# Central Boiler vs Heatmor



## Slick (Aug 19, 2008)

Great site, been reading and searching for days. Obviously by the title I'm shopping an outdoor wood furnace for my 2800sf shop and 1200sf house. Been doing alot of research, just met with the local central boiler dealer for a long talk this weekend, haven't met the heatmor dealer but he's next on the list. Comparing the two by the number the Central is hard to beat so maybe I'm missing something....bigger firebox and more water combined with natural draft makes me hope for a longer burn time? Or am I crazy? The heatmore does have firebricks but less water, smaller door (couple guys to me get the biggest door I could as I'll be pissed with a smaller door when it freezing cold and I want to throw huge logs in and get it over with), smaller firebox, less advertiaed btu's (I think)....more expensive...I know it's stainless steel but am I missing something or should I just order the CB and get it over with? Real happy with the CB dealer also, great guy.

Thanks!


----------



## crowbuster (Aug 19, 2008)

I to looked at a bunch of them for about 2 yrs before I bought mine. I was lucky to be able to see each in action and load them before I made my choice. I chose the heatmor for the firebrick, auger ash cleanout and at the time was cheaper than the c.b. equivalent, that was 4 yrs ago so ymmv. What i saw was the guy with the c.b. had to relight his all the dang time, I know he didn't use the best of wood but he would turn down the thermostat while gone so it would not cycle as much, maybe this caused his trouble, not sure. I was really turned off by the ash removal, all one box and all, also felt i needed a blower opposed to natural draft, I love my heatmor and know I made the best choice for my situation. I can't bash c.b. i know they are quality as well and the local dealer ( c.b.) has great service and is always very busy. What ever you decide elevate your platform, do not skimp on the installation material and use a barrier between your owb and the slab so you won't lose as much heat. I'm sure you won't go wrong with either unit this is just my experience. good luck and good cutting.  

C.B.


----------



## Slick (Aug 19, 2008)

Good advice, thanks. I forgot to factor in the ash removal...your right, I also wasn't to happy with the firebox just being...a box, fire, ashes and all....not sure how much fun that's going to be to clean out 

How about the other tips...you said to evevate the furnace, is that just to get the door higher for loading? I planned on pouring a slab that will be a good deal bigger than just the burner so I was going to set it on either blocks of some kind or pour another 3 inch or so platform for just the burner to keep the edges from sitting in water on the slab.....also on the barrier you mentioned....first I've heard that one also, just some board insulation under it work? Not sure about the heatmor but the CB I just looked at has a big dead space under it, easy to insulate that...


----------



## mimilkman1 (Aug 19, 2008)

> [Work request 1] In the Central Boiler vs Heatmor thread, list the installation tips crowbuster gives.
> [Work request 2] Write out a passage from the Central Boiler vs Heatmor thread word for word. Begin at the words "Good advice, thanks." and stop after "to insulate that...".
> [Work request 3] Write the next part of the Central Boiler vs Heatmor thread, picking up right after the last line shown.

> [Supplied data]

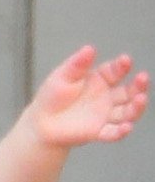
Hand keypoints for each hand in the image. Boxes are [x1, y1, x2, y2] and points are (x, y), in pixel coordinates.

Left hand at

> [Exercise answer 1]
- Elevate your platform.
- Do not skimp on the installation material.
- Use a barrier between the outdoor wood boiler and the slab so less heat is lost.

> [Exercise answer 2]
Good advice, thanks. I forgot to factor in the ash removal...your right, I also wasn't to happy with the firebox just being...a box, fire, ashes and all....not sure how much fun that's going to be to clean out 

How about the other tips...you said to evevate the furnace, is that just to get the door higher for loading? I planned on pouring a slab that will be a good deal bigger than just the burner so I was going to set it on either blocks of some kind or pour another 3 inch or so platform for just the burner to keep the edges from sitting in water on the slab.....also on the barrier you mentioned....first I've heard that one also, just some board insulation under it work? Not sure about the heatmor but the CB I just looked at has a big dead space under it, easy to insulate that...

> [Exercise answer 3]
I like my CB a lot. For your application I would get the medium sized one, the 6048 I think. JSYK I am not a dealer or affiliated with a dealer, just a happy customer. There are going to be people on both sides of the fence saying one thing or another about them. I don't have any problem with my fire going out, I just check it a couple times a day and usually fill it once. I start one fire per year. The ash cleanout is really no big deal to me, about once every 2-3 weeks I move the coals over to one side and shovel the ashes into a wheelbarrow and shovel out the other side and reload with wood. I try to pick a day where it isn't real windy, but I have not had a big fuss about that. 

Kyle


----------



## crowbuster (Aug 19, 2008)

Hey slick, I just made my slab 12" thick and it's perfect for me. I am 6' tall. Yes it is for ease of loading. I used that foil covered bubble wrap from the hardware as my barrier. Also used silicone around the base of mine to seal it. I also liked the sand around the grates on my heatmor. I am not trying to sell any of them, just letting you know my likes and dislikes on the 2 units, your situation my differ from mine, just do your homework to avoid any buyers remorse either way you go. Hope i helped ya alittle, good luck.


C.B.


----------



## STEVEGODSEYJR (Aug 19, 2008)

I also have a heatmore stove. I wouldn't trade it for anything!!!! The ash removal is the easiest of all the stoves I looked at. I also raised my stove up 12" with a large concrete pad I poured. I made a 4' x 4' area in the front and back of the stove so I wouldn't have to stand in the mud. Just a thought.....worked for me.


----------



## tanker (Aug 19, 2008)

$th year with a 5648c.b. and very happy with it.Wheelbarrow load in the am and then another at night.Old 2 story farmhouse on a hill with very little insulation in the ceilings and can run you out of most of the house with hot temperatures. One question though,if your boiler is insulated well,(my c.b. is very well)why would you need to insulate under the boiler on the slab?


----------



## barkeatr (Aug 19, 2008)

I HAVE the smallest CB. Cleaning the ashes is no big deal, but its a pain to STIR the ashes in between cleanings, and mix in the 40 dollar a bottle ashtrol mixture to make the ashes less caustic and rust causing. With that said the box is still rusting. its hard to mix the ashes every day with a fire going. A hard layer of ashes starts to lock moisture in and that causes the rust. 

I have not seen any comments on this but im entering my fourth winter and im starting to get some pretty good rust pitting in my box. I sand it down and paint it but...

My fire goes out occasionlly, when logs get stuck and dont fall down to the burn layer..

Good luck


----------



## crowbuster (Aug 19, 2008)

[. One question though,if your boiler is insulated well,(my c.b. is very well)why would you need to insulate under the boiler on the slab?[/QUOTE]


I did it to reflect heat back into the firebox and not into the slab, every little bit helps. This foil is only a quarter inch thick.

C.B.


----------



## Ed*L (Aug 20, 2008)

Heatmor here also. This will be the 5th year on it. No regrets, it's been a really good unit.
A friend has a CB, he's happy with it.....other than the cleaning.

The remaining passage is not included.